## DOCUMENT SECTION
....

The application is supported by the affidavit of SHEILA SANGA, the 1st Defendant/Applicant’s Legal Officer.
The main grounds upon which the application is premised is that the Plaint does not disclose any reasonable cause of action, the Plaintiff’s pleadings are an abuse of the court process and that the suit has been brought in bad faith.
The thrust of the evidence in the supporting affidavit is that on 3. 2.95 one ELIUD SACHIDA WANGUSI applied for a loan for a purchase of land known as KAKAMEGA/SOY/215. The said ELLIUD SACHIDA WANGUSI received a loan of Kshs.3,224,000/= for the purchase and development of the said parcel of land. The said ELIUD SACHIDA WANGUSI offered the said parcel of land as security for the loan advanced to him.
The said ELIUD SACHIDA WANGUSI defaulted in the loan repayments and the applicant moved to exercise its statutory power of sale. According to the affidavit, it was an express term of the loan agreement that the borrower (ELIUD SACHIDA WANGUSI) shall not alienate his interest in the security offered to the applicant, any part thereof or sell or gift it away without the applicant’s written consent. It is the applicant’s contention that the borrower or any other party was not given the mandate by the applicant to deal with the charged property and that the plaintiff is a stranger to the application.
In opposition to the application, the 2nd, 3rd and 4th Defendants/respondents filed grounds of opposition dated 1. 2.12 which state as follows:-
“1. That the application is incompetent and fatally defective.
2. That the application offends the provisions of order 2 rule 15 (1) (a) and (b) and sub rule (2).
3. That the application is frivolous vexatious an abuse of the process of court.
4. That in so far as the 1st defendant was receiving money from the plaintiff there is privity of contract as a contract can be express or implied from conduct of parties.
5. That striking out pleadings is a technicality which is draconian and the suit ought to be heard on merit.
6. The principle of estoppel disentitles the 1st defendant from seeking sale of land.”
The 2nd, 3rd and 4th Defendants relied on the following authority; BARCLAYS BANK OF KENYA VS DOMINIC S. DIFU & OTHERS NBI HCCC NO. 2064 OF 2000.
The plaintiff/respondent, SHADRACK WEGULO JUMA filed an affidavit in reply sworn on 16. 7.12. The said respondent’s case is that he entered into a sale transaction with the 2nd - 4th defendants with the 1st defendant’s/applicant full knowledge for the purchase of 5 acres out of the suit land. That he paid the full purchase price of Kshs.1,500. 000/= which was applied by the applicant to offset the loan advanced to ELIUD SACHIDA WANGUSI.
According to the plaintiff/respondent he then went ahead to develop the land and therefore stands to suffer irreparable loss not capable of being compensated by way of damages. The plaintiff/respondent’s stand is that the applicant is estopped by his previous conduct from denying any dealings with him.

....

Reproduce verbatim the portion of the ruling that opens with "4. That in so" and closes with "heard on merit.".

## DATASET
....

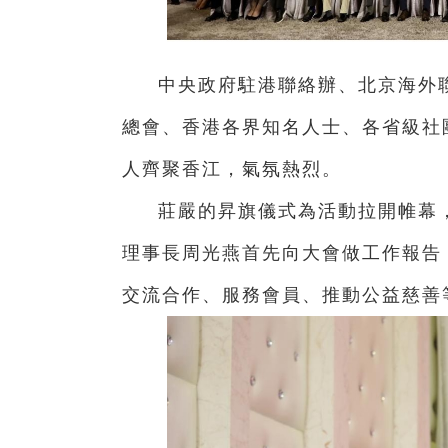
中央政府駐港聯絡辦、北京海外
總會、香港各界知名人士、各省級社
人齊聚香江，氣氛熱烈。
莊嚴的昇旗儀式為活動拉開帷幕
理事長周光燕首先向大會做工作報告
交流合作、服務會員、推動公益慈善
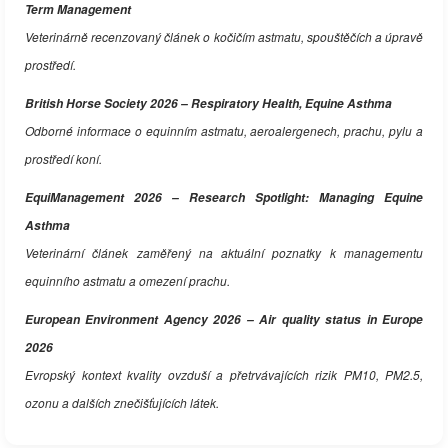
Term Management
Veterinárně recenzovaný článek o kočičím astmatu, spouštěčích a úpravě
prostředí.
British Horse Society 2026 – Respiratory Health, Equine Asthma
Odborné informace o equinním astmatu, aeroalergenech, prachu, pylu a
prostředí koní.
EquiManagement 2026 – Research Spotlight: Managing Equine
Asthma
Veterinární článek zaměřený na aktuální poznatky k managementu
equinního astmatu a omezení prachu.
European Environment Agency 2026 – Air quality status in Europe
2026
Evropský kontext kvality ovzduší a přetrvávajících rizik PM10, PM2.5,
ozonu a dalších znečišťujících látek.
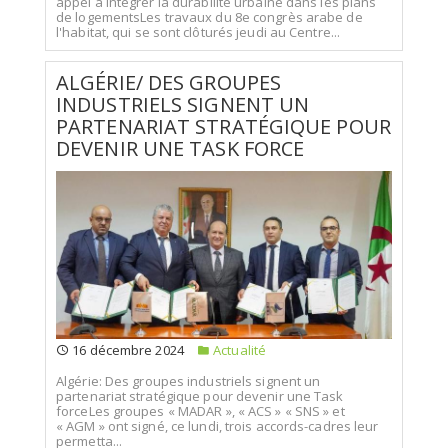
appel à intégrer la durabilité urbaine dans les plans
de logementsLes travaux du 8e congrès arabe de
l'habitat, qui se sont clôturés jeudi au Centre...
ALGÉRIE/ DES GROUPES
INDUSTRIELS SIGNENT UN
PARTENARIAT STRATÉGIQUE POUR
DEVENIR UNE TASK FORCE
16 décembre 2024
Actualité
Algérie: Des groupes industriels signent un
partenariat stratégique pour devenir une Task
forceLes groupes « MADAR », « ACS » « SNS » et
« AGM » ont signé, ce lundi, trois accords-cadres leur
permetta...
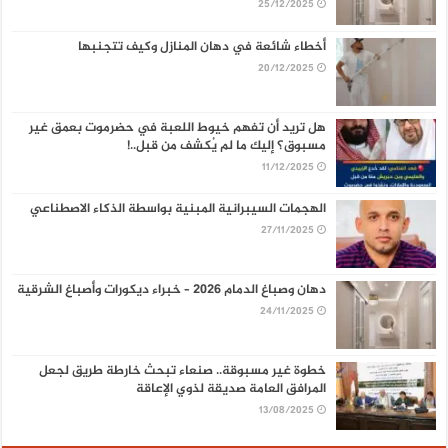
25/12/2025
أخطاء شائعة في دهان المنازل وكيف تتجنبها
20/12/2025
هل تريد أن تفهم خيوط اللعبة في حضرموت بعمق غير
مسبوق؟ إليك ما لم يُكشف من قبل..!
11/12/2025
الهجمات السيبرانية المبنية بواسطة الذكاء الاصطناعي
27/11/2025
دهان وصباغ الدمام 2026 – خبراء ديكورات وأصباغ الشرقية
24/11/2025
خطوة غير مسبوقة.. صنعاء تبحث خارطة طريق لجعل
المرافق العامة صديقة لذوي الإعاقة
13/08/2025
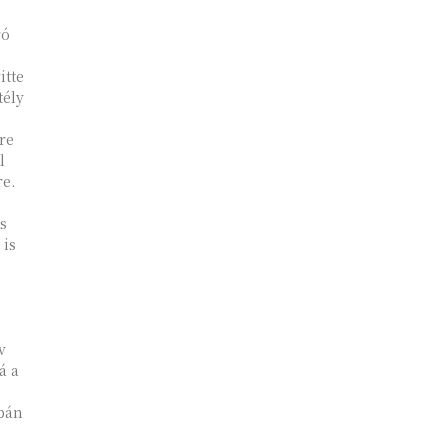
ró
itte
tély
re
l
e.
es
v
á a
rbán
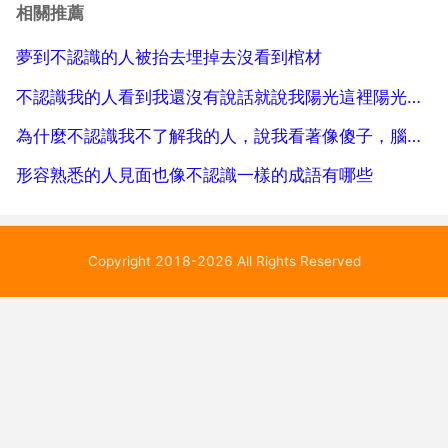
很多人，尤其是英語國家的學生，是沒有第二語言的 但
相關推薦
是不同國家也會鼓勵學生學習外語，就你提問的英語國
夢到不認識的人被抬去埋掉去沒看到棺材
家而言...
不認識我的人看到我還沒有說話就說我陽光這裡陽光指什麼看也
為什麼不認識我不了解我的人，說我看著像傻子，腦子不好使
形容熟悉的人見面也像不認識一樣的成語有哪些
Copyright 2018-2026 All Rights Reserved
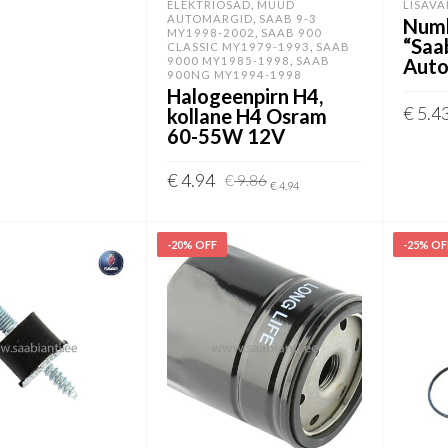
,
ELEKTRIOSAD
MUUD
LISAV
VI
,
AUTOMARGID
SAAB 9-3
Numb
,
MY1998-2002
SAAB 900
“Saa
,
CLASSIC MY1979-1993
SAAB
,
9000 MY1985-1998
SAAB
Auto
900NG MY1994-1998
Halogeenpirn H4,
€
5.4
kollane H4 Osram
60-55W 12V
LISA
Algne
Current
€
4.94
€
9.86
€
4.94
hind
price
LISA KORVI
oli:
is:
€ 9.86.
€ 4.94.
-20% OFF
-25% OF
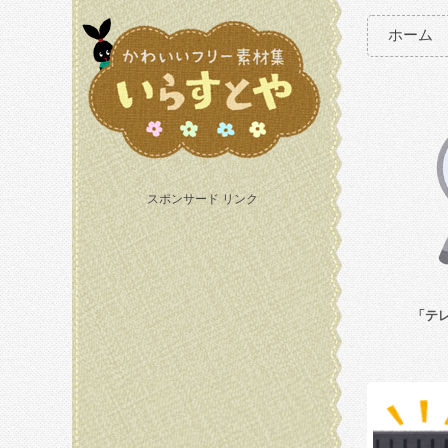
ホーム
スポンサード リンク
「テ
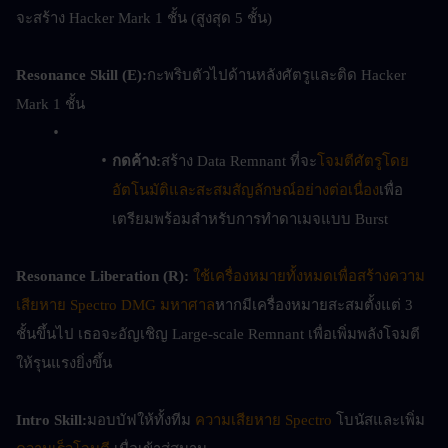
จะสร้าง Hacker Mark 1 ชั้น (สูงสุด 5 ชั้น)
Resonance Skill (E):
กะพริบตัวไปด้านหลังศัตรูและติด Hacker 
Mark 1 ชั้น
กดค้าง:
สร้าง Data Remnant ที่จะ
โจมตีศัตรูโดย
อัตโนมัติและสะสมสัญลักษณ์อย่างต่อเนื่อง
เพื่อ
เตรียมพร้อมสำหรับการทำดาเมจแบบ Burst
Resonance Liberation (R):
ใช้เครื่องหมายทั้งหมดเพื่อสร้างความ
เสียหาย Spectro DMG มหาศาล
หากมีเครื่องหมายสะสมตั้งแต่ 3 
ชั้นขึ้นไป เธอจะอัญเชิญ Large-scale Remnant เพื่อเพิ่มพลังโจมตี
ให้รุนแรงยิ่งขึ้น
Intro Skill:
มอบบัฟให้ทั้งทีม 
ความเสียหาย Spectro
 โบนัสและเพิ่ม 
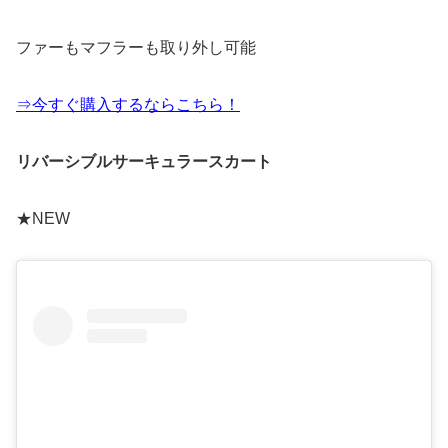
ファーもマフラーも取り外し可能
⇒今すぐ購入するならこちら！
リバーシブルサーキュラースカート
★NEW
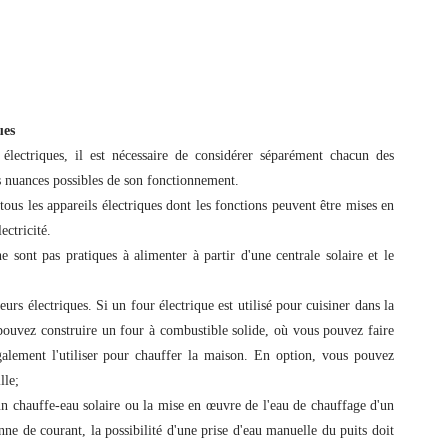
ues
électriques, il est nécessaire de considérer séparément chacun des
es nuances possibles de son fonctionnement.
tous les appareils électriques dont les fonctions peuvent être mises en
ectricité.
ne sont pas pratiques à alimenter à partir d'une centrale solaire et le
teurs électriques. Si un four électrique est utilisé pour cuisiner dans la
pouvez construire un four à combustible solide, où vous pouvez faire
également l'utiliser pour chauffer la maison. En option, vous pouvez
lle;
un chauffe-eau solaire ou la mise en œuvre de l'eau de chauffage d'un
ne de courant, la possibilité d'une prise d'eau manuelle du puits doit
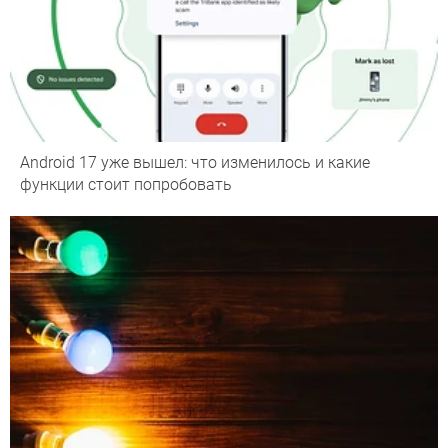
Android 17 уже вышел: что изменилось и какие
функции стоит попробовать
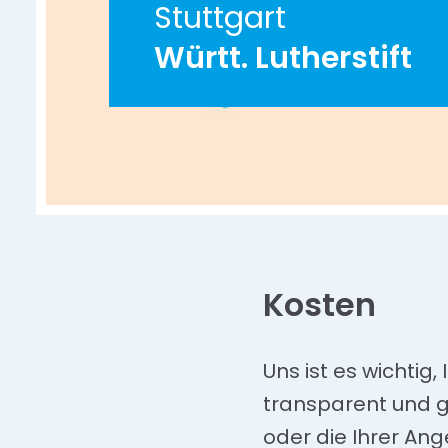
Stuttgart
Württ. Lutherstift
Kosten
Uns ist es wichtig,
transparent und gu
oder die Ihrer Ang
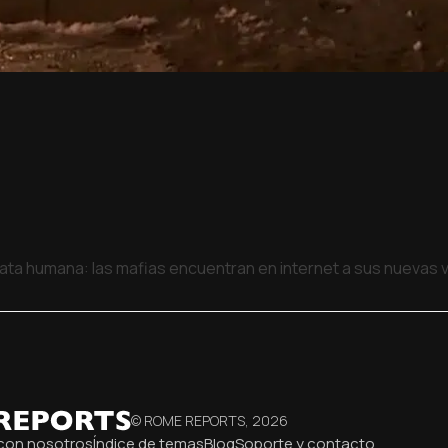
rata humana: las mafias encuentran en internet a sus nuevas 
© ROME REPORTS,
2026
con nosotros
Índice de temas
Blog
Soporte y contacto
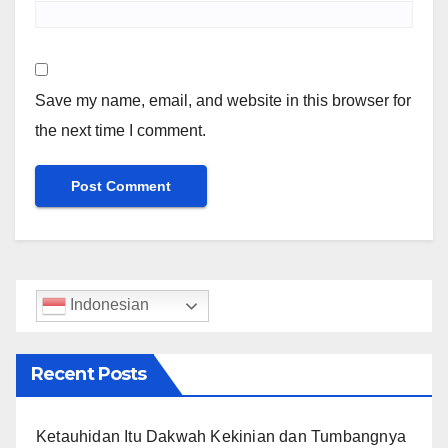
Save my name, email, and website in this browser for
the next time I comment.
Indonesian
Recent Posts
Ketauhidan Itu Dakwah Kekinian dan Tumbangnya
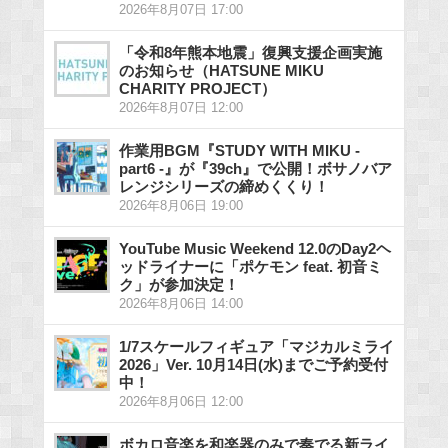
2026年8月07日 17:00
「令和8年熊本地震」復興支援企画実施
のお知らせ（HATSUNE MIKU
CHARITY PROJECT）
2026年8月07日 12:00
作業用BGM『STUDY WITH MIKU -
part6 -』が『39ch』で公開！ボサノバア
レンジシリーズの締めくくり！
2026年8月06日 19:00
YouTube Music Weekend 12.0のDay2ヘ
ッドライナーに「ポケモン feat. 初音ミ
ク」が参加決定！
2026年8月06日 14:00
1/7スケールフィギュア「マジカルミライ
2026」Ver. 10月14日(水)までご予約受付
中！
2026年8月06日 12:00
ボカロ音楽を和楽器のみで奏でる新ライ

....

## ANSWER BOX
4. That in so far as the 1st defendant was receiving money from the plaintiff there is privity of contract as a contract can be express or implied from conduct of parties.
5. That striking out pleadings is a technicality which is draconian and the suit ought to be heard on merit.